Arthur Arntzen (29 April 1906 – 28 March 1997) was a Norwegian civil servant and politician for the Labour Party.

He was born in Borge, Østfold. He worked in the insurance company Norske Folk from 1926 to 1927, then as treasurer at Glomma Sagbruk og Høvleri in Fredrikstad from 1929 to 1936 and as auditor and treasurer's assistant in Borge municipality from 1935 to 1937. From 1937 to 1958 he was the head treasurer, and from 1958 to 1972 he was an office manager.

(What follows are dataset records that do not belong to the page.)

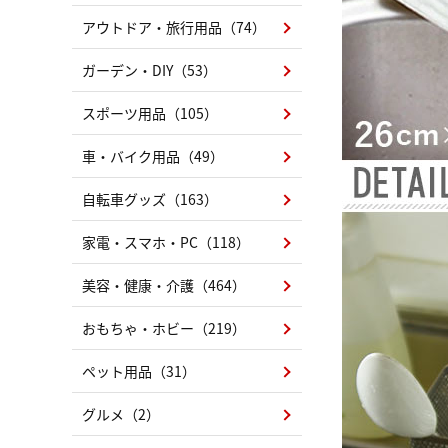
アウトドア・旅行用品（74）
ガーデン・DIY（53）
スポーツ用品（105）
車・バイク用品（49）
自転車グッズ（163）
家電・スマホ・PC（118）
美容・健康・介護（464）
おもちゃ・ホビー（219）
ペット用品（31）
グルメ（2）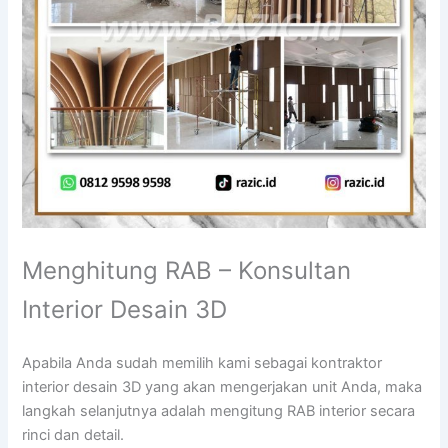
Menghitung RAB – Konsultan
Interior Desain 3D
Apabila Anda sudah memilih kami sebagai kontraktor
interior desain 3D yang akan mengerjakan unit Anda, maka
langkah selanjutnya adalah mengitung RAB interior secara
rinci dan detail.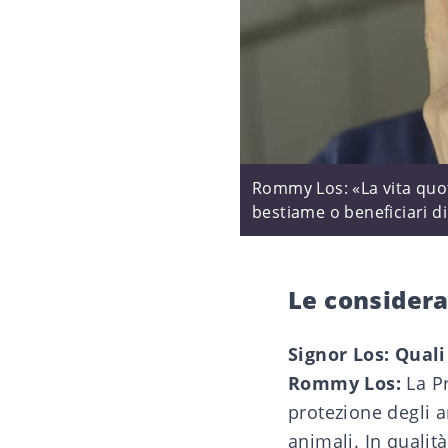
Rommy Los: «La vita quoti
bestiame o beneficiari d
Le considera
Signor Los: Quali
Rommy Los:
La Pr
protezione degli a
animali. In qualit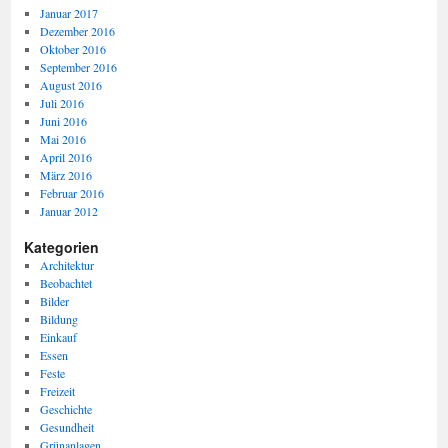
Januar 2017
Dezember 2016
Oktober 2016
September 2016
August 2016
Juli 2016
Juni 2016
Mai 2016
April 2016
März 2016
Februar 2016
Januar 2012
Kategorien
Architektur
Beobachtet
Bilder
Bildung
Einkauf
Essen
Feste
Freizeit
Geschichte
Gesundheit
Grünanlagen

Arntzen entered politics as a national board member of the Workers' Youth League from 1931 to 1939 and 1945 to 1946. He was a member of the Borge municipal council from 1934 to 1937 and from 1947 to 1958, serving as mayor from 1955 to 1958. He chaired the regional party chapter from 1948 to 1954, and was a member of the national party board from 1949 to 1953. He served as a deputy representative to the Parliament of Norway from Østfold during the term 1937-1945, was elected in 1945, and was re-elected on two occasions in 1949 and 1953. He was a member of the Standing Committee on Finance and Customs for all his three terms, and a member of the Election Committee for his last two terms.

From 1950 to 1964 Arntzen was a deputy representative to the Office of the Auditor General of Norway. He was a board member of the Norwegian State Housing Bank from 1951 to 1954, and a member of its control committee from 1955 to 1974. He was active in the International Organisation of Good Templars and in the trade union Norwegian Union of Municipal Employees.